Every record here needs to be written out again exactly.

## AVAILABLE DATA
*** Block opens ***

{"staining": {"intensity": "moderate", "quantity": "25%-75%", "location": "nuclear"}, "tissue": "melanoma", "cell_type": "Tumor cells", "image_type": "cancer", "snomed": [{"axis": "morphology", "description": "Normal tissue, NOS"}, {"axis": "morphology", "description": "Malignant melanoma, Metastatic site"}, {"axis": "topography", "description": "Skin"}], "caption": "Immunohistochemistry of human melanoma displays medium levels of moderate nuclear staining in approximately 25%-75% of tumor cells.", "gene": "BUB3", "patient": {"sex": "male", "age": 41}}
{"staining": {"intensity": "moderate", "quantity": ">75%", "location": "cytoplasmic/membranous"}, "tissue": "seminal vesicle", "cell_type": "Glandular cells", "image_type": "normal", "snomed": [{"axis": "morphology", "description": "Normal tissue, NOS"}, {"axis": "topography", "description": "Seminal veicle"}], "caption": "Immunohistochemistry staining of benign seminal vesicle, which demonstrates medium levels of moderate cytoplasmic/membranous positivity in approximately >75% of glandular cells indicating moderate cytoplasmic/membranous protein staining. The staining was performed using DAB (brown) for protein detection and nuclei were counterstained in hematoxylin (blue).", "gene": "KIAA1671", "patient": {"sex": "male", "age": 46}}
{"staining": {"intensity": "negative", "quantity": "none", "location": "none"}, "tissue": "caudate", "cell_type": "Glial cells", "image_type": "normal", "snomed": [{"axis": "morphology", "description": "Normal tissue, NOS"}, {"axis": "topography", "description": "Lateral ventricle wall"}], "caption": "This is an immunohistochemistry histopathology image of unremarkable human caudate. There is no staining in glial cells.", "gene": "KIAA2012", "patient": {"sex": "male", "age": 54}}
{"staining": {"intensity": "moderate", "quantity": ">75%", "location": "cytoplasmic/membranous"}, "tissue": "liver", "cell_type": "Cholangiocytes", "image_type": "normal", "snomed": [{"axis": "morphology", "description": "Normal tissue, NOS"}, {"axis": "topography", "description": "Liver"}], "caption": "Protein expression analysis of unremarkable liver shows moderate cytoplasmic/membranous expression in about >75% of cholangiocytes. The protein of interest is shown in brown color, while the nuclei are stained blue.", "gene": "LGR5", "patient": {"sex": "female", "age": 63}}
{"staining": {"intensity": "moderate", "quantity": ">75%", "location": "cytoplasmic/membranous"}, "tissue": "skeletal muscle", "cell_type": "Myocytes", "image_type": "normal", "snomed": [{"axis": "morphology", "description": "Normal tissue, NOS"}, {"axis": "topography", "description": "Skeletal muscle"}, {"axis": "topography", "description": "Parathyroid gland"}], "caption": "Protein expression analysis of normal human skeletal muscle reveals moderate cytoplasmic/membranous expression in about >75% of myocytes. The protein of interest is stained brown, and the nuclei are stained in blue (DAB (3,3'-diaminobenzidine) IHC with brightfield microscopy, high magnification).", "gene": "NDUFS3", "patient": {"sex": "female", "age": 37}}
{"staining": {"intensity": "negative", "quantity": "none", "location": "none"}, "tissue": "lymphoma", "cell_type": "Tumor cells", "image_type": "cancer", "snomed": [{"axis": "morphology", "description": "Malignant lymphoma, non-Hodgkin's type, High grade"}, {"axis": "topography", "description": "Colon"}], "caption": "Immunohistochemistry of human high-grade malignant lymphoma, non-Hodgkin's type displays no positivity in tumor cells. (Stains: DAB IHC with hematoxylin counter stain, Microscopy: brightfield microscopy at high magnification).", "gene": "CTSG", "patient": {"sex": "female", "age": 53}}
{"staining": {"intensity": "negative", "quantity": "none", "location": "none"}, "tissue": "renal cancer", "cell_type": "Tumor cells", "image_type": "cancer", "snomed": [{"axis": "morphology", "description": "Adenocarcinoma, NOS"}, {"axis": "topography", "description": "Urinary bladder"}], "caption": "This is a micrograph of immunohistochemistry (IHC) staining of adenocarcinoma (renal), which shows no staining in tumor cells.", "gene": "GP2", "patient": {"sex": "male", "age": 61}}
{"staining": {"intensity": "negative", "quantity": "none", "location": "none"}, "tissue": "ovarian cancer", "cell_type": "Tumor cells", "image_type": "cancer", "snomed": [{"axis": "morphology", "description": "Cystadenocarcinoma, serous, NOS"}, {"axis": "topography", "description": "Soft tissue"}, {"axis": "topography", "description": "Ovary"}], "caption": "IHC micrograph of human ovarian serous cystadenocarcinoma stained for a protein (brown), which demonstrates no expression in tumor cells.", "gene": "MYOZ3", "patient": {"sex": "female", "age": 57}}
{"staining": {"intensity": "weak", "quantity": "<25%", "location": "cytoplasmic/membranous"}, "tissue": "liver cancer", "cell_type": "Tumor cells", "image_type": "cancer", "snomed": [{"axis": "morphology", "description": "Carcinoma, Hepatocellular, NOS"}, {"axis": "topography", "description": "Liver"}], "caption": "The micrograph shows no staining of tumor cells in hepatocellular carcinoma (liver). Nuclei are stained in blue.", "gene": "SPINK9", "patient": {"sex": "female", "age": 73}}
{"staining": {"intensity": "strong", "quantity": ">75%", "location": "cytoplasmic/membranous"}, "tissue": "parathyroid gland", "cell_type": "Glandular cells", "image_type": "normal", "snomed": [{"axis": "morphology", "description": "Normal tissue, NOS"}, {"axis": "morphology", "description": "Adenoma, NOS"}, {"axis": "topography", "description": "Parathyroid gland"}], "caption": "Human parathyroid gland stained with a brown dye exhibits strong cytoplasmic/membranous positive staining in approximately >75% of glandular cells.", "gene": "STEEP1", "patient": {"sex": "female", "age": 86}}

*** Block closes ***

## REPLY TO THE EXERCISE
{"staining": {"intensity": "moderate", "quantity": "25%-75%", "location": "nuclear"}, "tissue": "melanoma", "cell_type": "Tumor cells", "image_type": "cancer", "snomed": [{"axis": "morphology", "description": "Normal tissue, NOS"}, {"axis": "morphology", "description": "Malignant melanoma, Metastatic site"}, {"axis": "topography", "description": "Skin"}], "caption": "Immunohistochemistry of human melanoma displays medium levels of moderate nuclear staining in approximately 25%-75% of tumor cells.", "gene": "BUB3", "patient": {"sex": "male", "age": 41}}
{"staining": {"intensity": "moderate", "quantity": ">75%", "location": "cytoplasmic/membranous"}, "tissue": "seminal vesicle", "cell_type": "Glandular cells", "image_type": "normal", "snomed": [{"axis": "morphology", "description": "Normal tissue, NOS"}, {"axis": "topography", "description": "Seminal veicle"}], "caption": "Immunohistochemistry staining of benign seminal vesicle, which demonstrates medium levels of moderate cytoplasmic/membranous positivity in approximately >75% of glandular cells indicating moderate cytoplasmic/membranous protein staining. The staining was performed using DAB (brown) for protein detection and nuclei were counterstained in hematoxylin (blue).", "gene": "KIAA1671", "patient": {"sex": "male", "age": 46}}
{"staining": {"intensity": "negative", "quantity": "none", "location": "none"}, "tissue": "caudate", "cell_type": "Glial cells", "image_type": "normal", "snomed": [{"axis": "morphology", "description": "Normal tissue, NOS"}, {"axis": "topography", "description": "Lateral ventricle wall"}], "caption": "This is an immunohistochemistry histopathology image of unremarkable human caudate. There is no staining in glial cells.", "gene": "KIAA2012", "patient": {"sex": "male", "age": 54}}
{"staining": {"intensity": "moderate", "quantity": ">75%", "location": "cytoplasmic/membranous"}, "tissue": "liver", "cell_type": "Cholangiocytes", "image_type": "normal", "snomed": [{"axis": "morphology", "description": "Normal tissue, NOS"}, {"axis": "topography", "description": "Liver"}], "caption": "Protein expression analysis of unremarkable liver shows moderate cytoplasmic/membranous expression in about >75% of cholangiocytes. The protein of interest is shown in brown color, while the nuclei are stained blue.", "gene": "LGR5", "patient": {"sex": "female", "age": 63}}
{"staining": {"intensity": "moderate", "quantity": ">75%", "location": "cytoplasmic/membranous"}, "tissue": "skeletal muscle", "cell_type": "Myocytes", "image_type": "normal", "snomed": [{"axis": "morphology", "description": "Normal tissue, NOS"}, {"axis": "topography", "description": "Skeletal muscle"}, {"axis": "topography", "description": "Parathyroid gland"}], "caption": "Protein expression analysis of normal human skeletal muscle reveals moderate cytoplasmic/membranous expression in about >75% of myocytes. The protein of interest is stained brown, and the nuclei are stained in blue (DAB (3,3'-diaminobenzidine) IHC with brightfield microscopy, high magnification).", "gene": "NDUFS3", "patient": {"sex": "female", "age": 37}}
{"staining": {"intensity": "negative", "quantity": "none", "location": "none"}, "tissue": "lymphoma", "cell_type": "Tumor cells", "image_type": "cancer", "snomed": [{"axis": "morphology", "description": "Malignant lymphoma, non-Hodgkin's type, High grade"}, {"axis": "topography", "description": "Colon"}], "caption": "Immunohistochemistry of human high-grade malignant lymphoma, non-Hodgkin's type displays no positivity in tumor cells. (Stains: DAB IHC with hematoxylin counter stain, Microscopy: brightfield microscopy at high magnification).", "gene": "CTSG", "patient": {"sex": "female", "age": 53}}
{"staining": {"intensity": "negative", "quantity": "none", "location": "none"}, "tissue": "renal cancer", "cell_type": "Tumor cells", "image_type": "cancer", "snomed": [{"axis": "morphology", "description": "Adenocarcinoma, NOS"}, {"axis": "topography", "description": "Urinary bladder"}], "caption": "This is a micrograph of immunohistochemistry (IHC) staining of adenocarcinoma (renal), which shows no staining in tumor cells.", "gene": "GP2", "patient": {"sex": "male", "age": 61}}
{"staining": {"intensity": "negative", "quantity": "none", "location": "none"}, "tissue": "ovarian cancer", "cell_type": "Tumor cells", "image_type": "cancer", "snomed": [{"axis": "morphology", "description": "Cystadenocarcinoma, serous, NOS"}, {"axis": "topography", "description": "Soft tissue"}, {"axis": "topography", "description": "Ovary"}], "caption": "IHC micrograph of human ovarian serous cystadenocarcinoma stained for a protein (brown), which demonstrates no expression in tumor cells.", "gene": "MYOZ3", "patient": {"sex": "female", "age": 57}}
{"staining": {"intensity": "weak", "quantity": "<25%", "location": "cytoplasmic/membranous"}, "tissue": "liver cancer", "cell_type": "Tumor cells", "image_type": "cancer", "snomed": [{"axis": "morphology", "description": "Carcinoma, Hepatocellular, NOS"}, {"axis": "topography", "description": "Liver"}], "caption": "The micrograph shows no staining of tumor cells in hepatocellular carcinoma (liver). Nuclei are stained in blue.", "gene": "SPINK9", "patient": {"sex": "female", "age": 73}}
{"staining": {"intensity": "strong", "quantity": ">75%", "location": "cytoplasmic/membranous"}, "tissue": "parathyroid gland", "cell_type": "Glandular cells", "image_type": "normal", "snomed": [{"axis": "morphology", "description": "Normal tissue, NOS"}, {"axis": "morphology", "description": "Adenoma, NOS"}, {"axis": "topography", "description": "Parathyroid gland"}], "caption": "Human parathyroid gland stained with a brown dye exhibits strong cytoplasmic/membranous positive staining in approximately >75% of glandular cells.", "gene": "STEEP1", "patient": {"sex": "female", "age": 86}}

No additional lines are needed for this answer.